▶ _WHAT TO PRODUCE_:
In the entries below, swap "Chat Now" for "Live Chat" and reproduce the text with nothing else altered. Omit the pictures from your answer.

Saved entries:
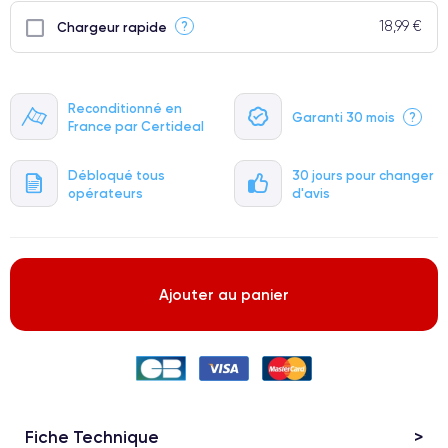
18,99 €
?
Chargeur rapide
Reconditionné en
Garanti 30 mois
?
France par Certideal
Débloqué tous
30 jours pour changer
opérateurs
d'avis
Ajouter au panier
Fiche Technique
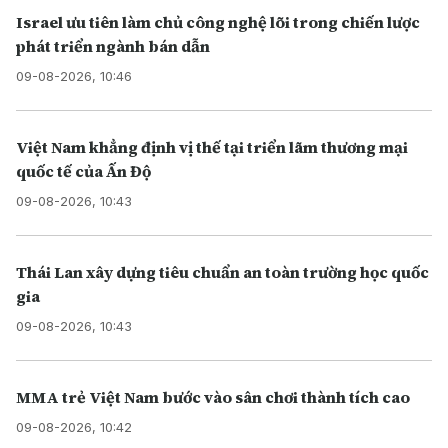
Israel ưu tiên làm chủ công nghệ lõi trong chiến lược
phát triển ngành bán dẫn
09-08-2026, 10:46
Việt Nam khẳng định vị thế tại triển lãm thương mại
quốc tế của Ấn Độ
09-08-2026, 10:43
Thái Lan xây dựng tiêu chuẩn an toàn trường học quốc
gia
09-08-2026, 10:43
MMA trẻ Việt Nam bước vào sân chơi thành tích cao
09-08-2026, 10:42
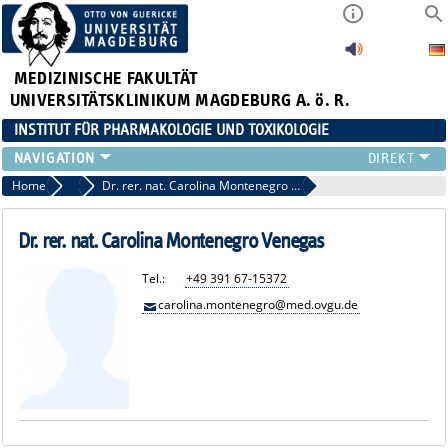
MEDIZINISCHE FAKULTÄT
UNIVERSITÄTSKLINIKUM MAGDEBURG A. ö. R.
INSTITUT FÜR PHARMAKOLOGIE UND TOXIKOLOGIE
DAS INSTITUT
Home
Neurale Plastizität und Kommunikation
Dr. rer. nat. Carolina Montenegro Venegas
DAS TEAM
FORSCHUNG
Dr. rer. nat. Carolina Montenegro Venegas
STUDIUM & LEHRE
Tel.:
+49 391 67-15372
ANFAHRT
carolina.montenegro@med.ovgu.de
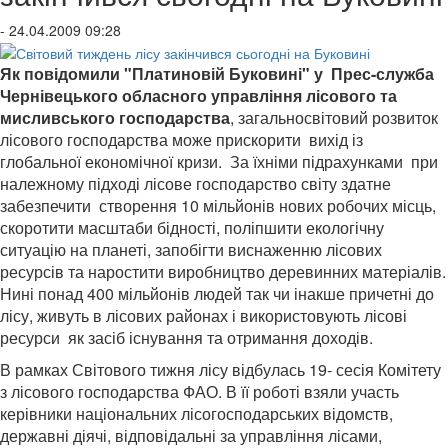
- 24.04.2009 09:28
Як повідомили "Платиновій Буковині" у
Прес-служба
Чернівецького обласного управління лісового та
мисливського господарства
, загальносвітовий розвиток
лісового господарства може прискорити вихід із
глобальної економічної кризи. За їхніми підрахунками при
належному підході лісове господарство світу здатне
забезпечити створення 10 мільйонів нових робочих місць,
скоротити масштаби бідності, поліпшити екологічну
ситуацію на планеті, запобігти виснаженню лісових
ресурсів та наростити виробництво деревинних матеріалів.
Нині понад 400 мільйонів людей так чи інакше причетні до
лісу, живуть в лісових районах і використовують лісові
ресурси як засіб існування та отримання доходів.
В рамках Світового тижня лісу відбулась 19- сесія Комітету
з лісового господарства ФАО. В її роботі взяли участь
керівники національних лісогосподарських відомств,
державні діячі, відповідальні за управління лісами,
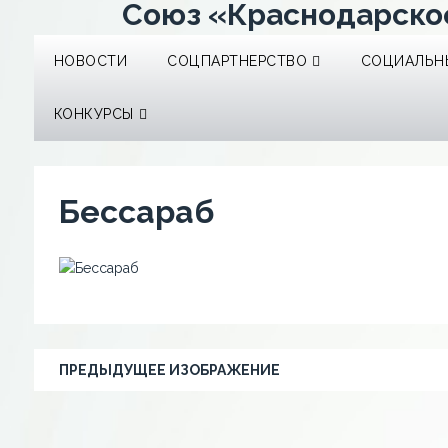
Союз «Краснодарско
НОВОСТИ
СОЦПАРТНЕРСТВО
СОЦИАЛЬНЫ
КОНКУРСЫ
Бессараб
ПРЕДЫДУЩЕЕ ИЗОБРАЖЕНИЕ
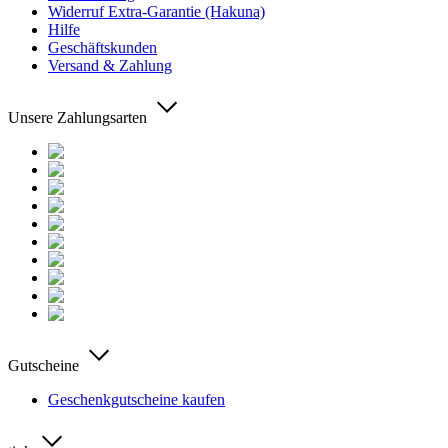
Widerruf Extra-Garantie (Hakuna)
Hilfe
Geschäftskunden
Versand & Zahlung
Unsere Zahlungsarten
Gutscheine
Geschenkgutscheine kaufen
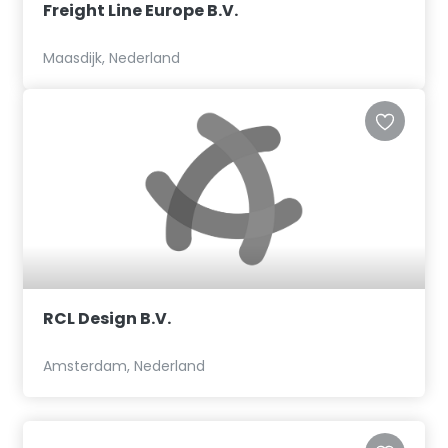
Freight Line Europe B.V.
Maasdijk, Nederland
RCL Design B.V.
Amsterdam, Nederland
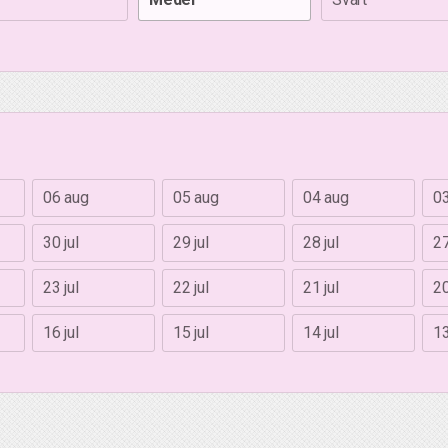
06 aug
05 aug
04 aug
0
30 jul
29 jul
28 jul
27
23 jul
22 jul
21 jul
20
16 jul
15 jul
14 jul
13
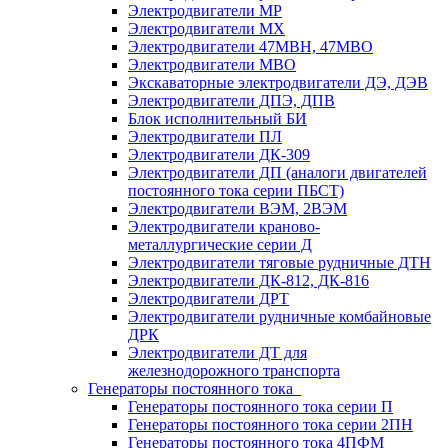
Электродвигатели МР
Электродвигатели MX
Электродвигатели 47MBH, 47МВО
Электродвигатели MBO
Экскаваторные электродвигатели ДЭ, ДЭВ
Электродвигатели ДПЭ, ДПВ
Блок исполнительный БИ
Электродвигатели ПЛ
Электродвигатели ДК-309
Электродвигатели ДП (аналоги двигателей
постоянного тока серии ПБСТ)
Электродвигатели ВЭМ, 2ВЭМ
Электродвигатели краново-
металлургические серии Д
Электродвигатели тяговые рудничные ДТН
Электродвигатели ДК-812, ДК-816
Электродвигатели ДРТ
Электродвигатели рудничные комбайновые
ДРК
Электродвигатели ДТ для
железнодорожного транспорта
Генераторы постоянного тока
Генераторы постоянного тока серии П
Генераторы постоянного тока серии 2ПН
Генераторы постоянного тока 4ПФМ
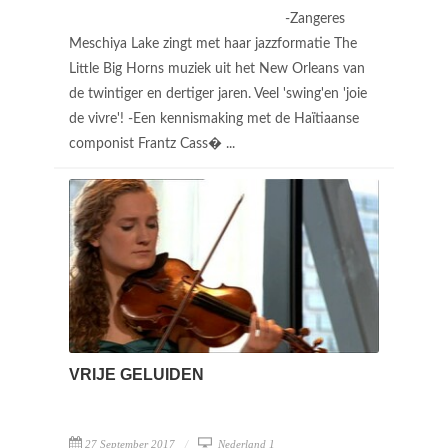
-Zangeres
Meschiya Lake zingt met haar jazzformatie The
Little Big Horns muziek uit het New Orleans van
de twintiger en dertiger jaren. Veel 'swing'en 'joie
de vivre'! -Een kennismaking met de Haïtiaanse
componist Frantz Cass� ...
VRIJE GELUIDEN
27 September 2017
Nederland 1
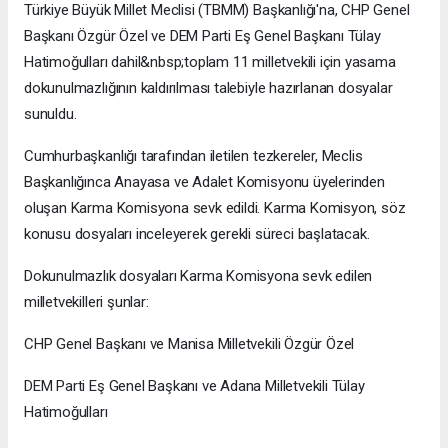
Türkiye Büyük Millet Meclisi (TBMM) Başkanlığı'na, CHP Genel
Başkanı Özgür Özel ve DEM Parti Eş Genel Başkanı Tülay
Hatimoğulları dahil&nbsp;toplam 11 milletvekili için yasama
dokunulmazlığının kaldırılması talebiyle hazırlanan dosyalar
sunuldu.
Cumhurbaşkanlığı tarafından iletilen tezkereler, Meclis
Başkanlığınca Anayasa ve Adalet Komisyonu üyelerinden
oluşan Karma Komisyona sevk edildi. Karma Komisyon, söz
konusu dosyaları inceleyerek gerekli süreci başlatacak.
Dokunulmazlık dosyaları Karma Komisyona sevk edilen
milletvekilleri şunlar:
CHP Genel Başkanı ve Manisa Milletvekili Özgür Özel
DEM Parti Eş Genel Başkanı ve Adana Milletvekili Tülay
Hatimoğulları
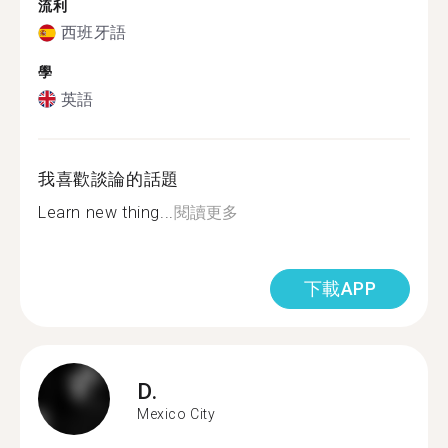
流利
西班牙語
學
英語
我喜歡談論的話題
Learn new thing...
閱讀更多
下載APP
D.
Mexico City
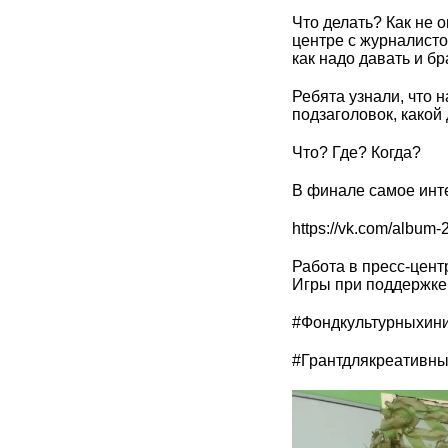
Что делать? Как не 
центре с журналист
как надо давать и б
Ребята узнали, что 
подзаголовок, какой 
Что? Где? Когда?
В финале самое инте
https://vk.com/albu
Работа в пресс-цен
Игры при поддержке
#Фондкультурныхин
#Грантдлякреативн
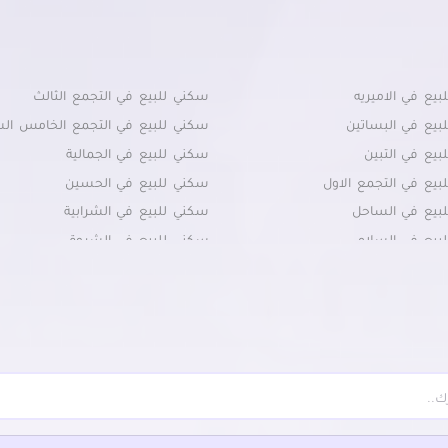
يع في الاميريه
سكني للبيع في التجمع الثالث
بيع في البساتين
سكني للبيع في التجمع الخامس ال
يع في التبين
سكني للبيع في الجمالية
بيع في التجمع الاول
سكني للبيع في الحسين
بيع في الساحل
سكني للبيع في الشرابية
بيع في السلام
سكني للبيع في الشروق
بيع في السيدة زينب
سكني للبيع في الظاهر
بيع في السيدة عائشة
سكني للبيع في العاصمة الادارية الج
بيع في المعادي القديمة
سكني للبيع في الملك الصالح
بيع في المعادي
سكني للبيع في المنصورية
بيع في المعصره
سكني للبيع في المنيل
بيع في المقطم
سكني للبيع في الموسكي
بيع في جاردن سيتي
سكني للبيع في حدائق القبة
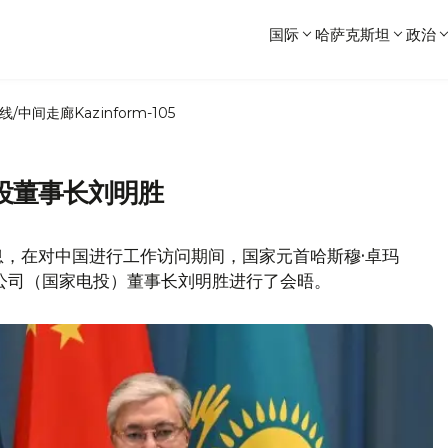
国际
哈萨克斯坦
政治
线/中间走廊
Kazinform-105
投董事长刘明胜
息，在对中国进行工作访问期间，国家元首哈斯穆·卓玛
公司（国家电投）董事长刘明胜进行了会晤。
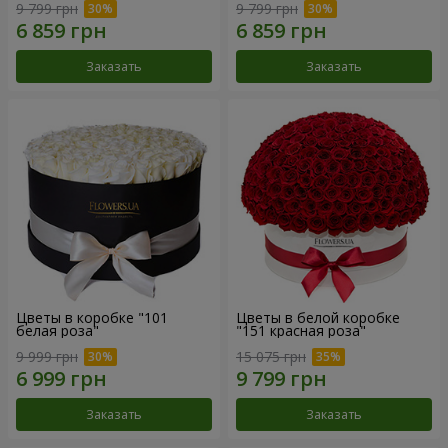
9 799 грн
9 799 грн
Заказать
Заказать
Цветы в коробке "101
Цветы в белой коробке
белая роза"
"151 красная роза"
9 999 грн
15 075 грн
Заказать
Заказать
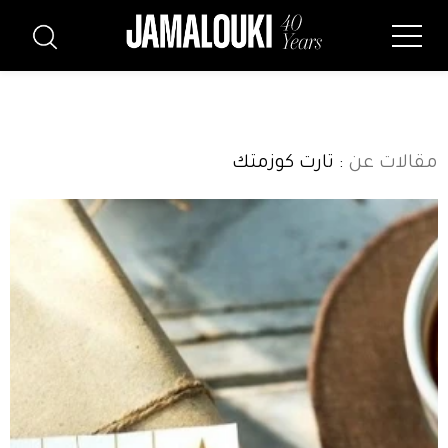
مقالات عن
: تارت كوزمتك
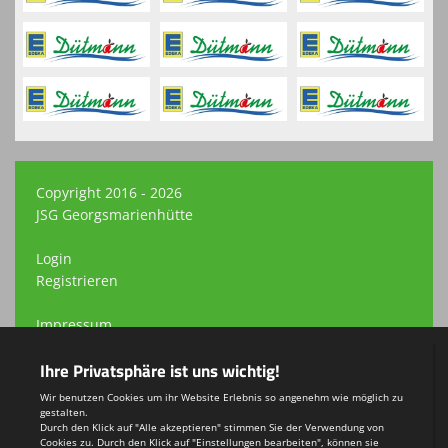
Copyright 2016 - 2026
JSG Georgsmarienhütte
Login
Registrieren
Impressum
Datenschutzerklärung
Teamsports 2
Dein Sportverein online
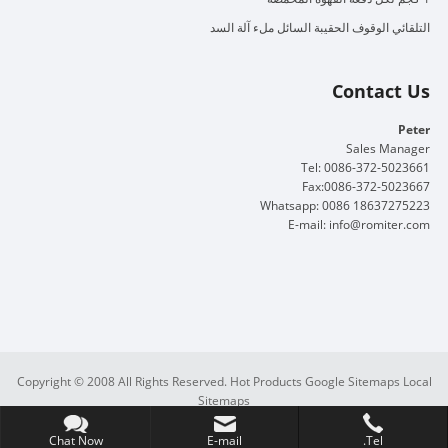
التلقائي الوقوف الحقيبة السائل ملء آلة السد
Contact Us
Peter
Sales Manager
Tel: 0086-372-5023661
Fax:0086-372-5023667
Whatsapp: 0086 18637275223
E-mail:
info@romiter.com
Copyright © 2008 All Rights Reserved.
Hot Products
Google Sitemaps
Local
Sitemaps
Chat Now
E-mail
Tel.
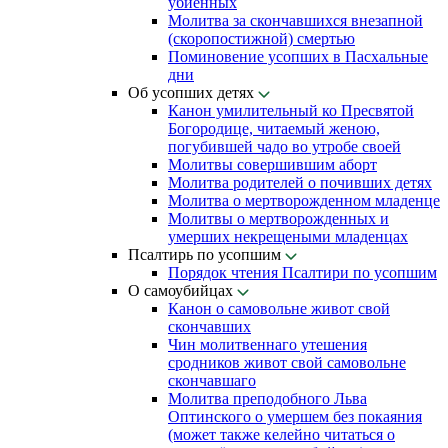
убиенных
Молитва за скончавшихся внезапной
(скоропостижной) смертью
Поминовение усопших в Пасхальные
дни
Об усопших детях
Канон умилительный ко Пресвятой
Богородице, читаемый женою,
погубившей чадо во утробе своей
Молитвы совершившим аборт
Молитва родителей о почивших детях
Молитва о мертворожденном младенце
Молитвы о мертворожденных и
умерших некрещеными младенцах
Псалтирь по усопшим
Порядок чтения Псалтири по усопшим
О самоубийцах
Канон о самовольне живот свой
скончавших
Чин молитвеннаго утешения
сродников живот свой самовольне
скончавшаго
Молитва преподобного Льва
Оптинского о умершем без покаяния
(может также келейно читаться о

▶ _ANSWER SPACE_:
18,99 €
?
Chargeur rapide
Reconditionné en
Garanti 30 mois
?
France par Certideal
Débloqué tous
30 jours pour changer
opérateurs
d'avis
Ajouter au panier
Fiche Technique
Israel ưu tiên làm chủ công nghệ lõi trong chiến lược
phát triển ngành bán dẫn
09-08-2026, 10:46
Việt Nam khẳng định vị thế tại triển lãm thương mại
quốc tế của Ấn Độ
09-08-2026, 10:43
Thái Lan xây dựng tiêu chuẩn an toàn trường học quốc
gia
09-08-2026, 10:43
MMA trẻ Việt Nam bước vào sân chơi thành tích cao
09-08-2026, 10:42
MEDIZINISCHE FAKULTÄT
UNIVERSITÄTSKLINIKUM MAGDEBURG A. ö. R.
INSTITUT FÜR PHARMAKOLOGIE UND TOXIKOLOGIE
DAS INSTITUT
Home
Neurale Plastizität und Kommunikation
Dr. rer. nat. Carolina Montenegro Venegas
DAS TEAM
FORSCHUNG
Dr. rer. nat. Carolina Montenegro Venegas
STUDIUM & LEHRE
Tel.:
+49 391 67-15372
ANFAHRT
carolina.montenegro@med.ovgu.de
- 24.04.2009 09:28
Як повідомили "Платиновій Буковині" у
Прес-служба
Чернівецького обласного управління лісового та
мисливського господарства
, загальносвітовий розвиток
лісового господарства може прискорити вихід із
глобальної економічної кризи. За їхніми підрахунками при
належному підході лісове господарство світу здатне
забезпечити створення 10 мільйонів нових робочих місць,
скоротити масштаби бідності, поліпшити екологічну
ситуацію на планеті, запобігти виснаженню лісових
ресурсів та наростити виробництво деревинних матеріалів.
Нині понад 400 мільйонів людей так чи інакше причетні до
лісу, живуть в лісових районах і використовують лісові
ресурси як засіб існування та отримання доходів.
В рамках Світового тижня лісу відбулась 19- сесія Комітету
з лісового господарства ФАО. В її роботі взяли участь
керівники національних лісогосподарських відомств,
державні діячі, відповідальні за управління лісами,
Союз «Краснодарско
НОВОСТИ
СОЦПАРТНЕРСТВО
СОЦИАЛЬНЫ
КОНКУРСЫ
Бессараб
ПРЕДЫДУЩЕЕ ИЗОБРАЖЕНИЕ
Widerruf Extra-Garantie (Hakuna)
Hilfe
Geschäftskunden
Versand & Zahlung
Unsere Zahlungsarten
Gutscheine
Geschenkgutscheine kaufen
Freight Line Europe B.V.
Maasdijk, Nederland
RCL Design B.V.
Amsterdam, Nederland
06 aug
05 aug
04 aug
0
30 jul
29 jul
28 jul
27
23 jul
22 jul
21 jul
20
16 jul
15 jul
14 jul
13
Электродвигатели МР
Электродвигатели MX
Электродвигатели 47MBH, 47МВО
Электродвигатели MBO
Экскаваторные электродвигатели ДЭ, ДЭВ
Электродвигатели ДПЭ, ДПВ
Блок исполнительный БИ
Электродвигатели ПЛ
Электродвигатели ДК-309
Электродвигатели ДП (аналоги двигателей
постоянного тока серии ПБСТ)
Электродвигатели ВЭМ, 2ВЭМ
Электродвигатели краново-
металлургические серии Д
Электродвигатели тяговые рудничные ДТН
Электродвигатели ДК-812, ДК-816
Электродвигатели ДРТ
Электродвигатели рудничные комбайновые
ДРК
Электродвигатели ДТ для
железнодорожного транспорта
Генераторы постоянного тока
Генераторы постоянного тока серии П
Генераторы постоянного тока серии 2ПН
Генераторы постоянного тока 4ПФМ
-Zangeres
Meschiya Lake zingt met haar jazzformatie The
Little Big Horns muziek uit het New Orleans van
de twintiger en dertiger jaren. Veel 'swing'en 'joie
de vivre'! -Een kennismaking met de Haïtiaanse
componist Frantz Cass� ...
VRIJE GELUIDEN
27 September 2017
Nederland 1
Türkiye Büyük Millet Meclisi (TBMM) Başkanlığı'na, CHP Genel
Başkanı Özgür Özel ve DEM Parti Eş Genel Başkanı Tülay
Hatimoğulları dahil&nbsp;toplam 11 milletvekili için yasama
dokunulmazlığının kaldırılması talebiyle hazırlanan dosyalar
sunuldu.
Cumhurbaşkanlığı tarafından iletilen tezkereler, Meclis
Başkanlığınca Anayasa ve Adalet Komisyonu üyelerinden
oluşan Karma Komisyona sevk edildi. Karma Komisyon, söz
konusu dosyaları inceleyerek gerekli süreci başlatacak.
Dokunulmazlık dosyaları Karma Komisyona sevk edilen
milletvekilleri şunlar:
CHP Genel Başkanı ve Manisa Milletvekili Özgür Özel
DEM Parti Eş Genel Başkanı ve Adana Milletvekili Tülay
Hatimoğulları
流利
西班牙語
學
英語
我喜歡談論的話題
Learn new thing...
閱讀更多
下載APP
D.
Mexico City
Что делать? Как не 
центре с журналист
как надо давать и б
Ребята узнали, что 
подзаголовок, какой 
Что? Где? Когда?
В финале самое инте
https://vk.com/albu
Работа в пресс-цен
Игры при поддержке
#Фондкультурныхин
#Грантдлякреативн
يع في الاميريه
سكني للبيع في التجمع الثالث
بيع في البساتين
سكني للبيع في التجمع الخامس ال
يع في التبين
سكني للبيع في الجمالية
بيع في التجمع الاول
سكني للبيع في الحسين
بيع في الساحل
سكني للبيع في الشرابية
بيع في السلام
سكني للبيع في الشروق
بيع في السيدة زينب
سكني للبيع في الظاهر
بيع في السيدة عائشة
سكني للبيع في العاصمة الادارية الج
بيع في المعادي القديمة
سكني للبيع في الملك الصالح
بيع في المعادي
سكني للبيع في المنصورية
بيع في المعصره
سكني للبيع في المنيل
بيع في المقطم
سكني للبيع في الموسكي
بيع في جاردن سيتي
سكني للبيع في حدائق القبة
国际
哈萨克斯坦
政治
线/中间走廊
Kazinform-105
投董事长刘明胜
息，在对中国进行工作访问期间，国家元首哈斯穆·卓玛
公司（国家电投）董事长刘明胜进行了会晤。
9 799 грн
9 799 грн
Заказать
Заказать
Цветы в коробке "101
Цветы в белой коробке
белая роза"
"151 красная роза"
9 999 грн
15 075 грн
Заказать
Заказать
مقالات عن
: تارت كوزمتك
Copyright 2016 - 2026
JSG Georgsmarienhütte
Login
Registrieren
Impressum
Datenschutzerklärung
Teamsports 2
Dein Sportverein online
التلقائي الوقوف الحقيبة السائل ملء آلة السد
Contact Us
Peter
Sales Manager
Tel: 0086-372-5023661
Fax:0086-372-5023667
Whatsapp: 0086 18637275223
E-mail:
info@romiter.com
Copyright © 2008 All Rights Reserved.
Hot Products
Google Sitemaps
Local
Sitemaps
Live Chat
E-mail
Tel.
убиенных
Молитва за скончавшихся внезапной
(скоропостижной) смертью
Поминовение усопших в Пасхальные
дни
Об усопших детях
Канон умилительный ко Пресвятой
Богородице, читаемый женою,
погубившей чадо во утробе своей
Молитвы совершившим аборт
Молитва родителей о почивших детях
Молитва о мертворожденном младенце
Молитвы о мертворожденных и
умерших некрещеными младенцах
Псалтирь по усопшим
Порядок чтения Псалтири по усопшим
О самоубийцах
Канон о самовольне живот свой
скончавших
Чин молитвеннаго утешения
сродников живот свой самовольне
скончавшаго
Молитва преподобного Льва
Оптинского о умершем без покаяния
(может также келейно читаться о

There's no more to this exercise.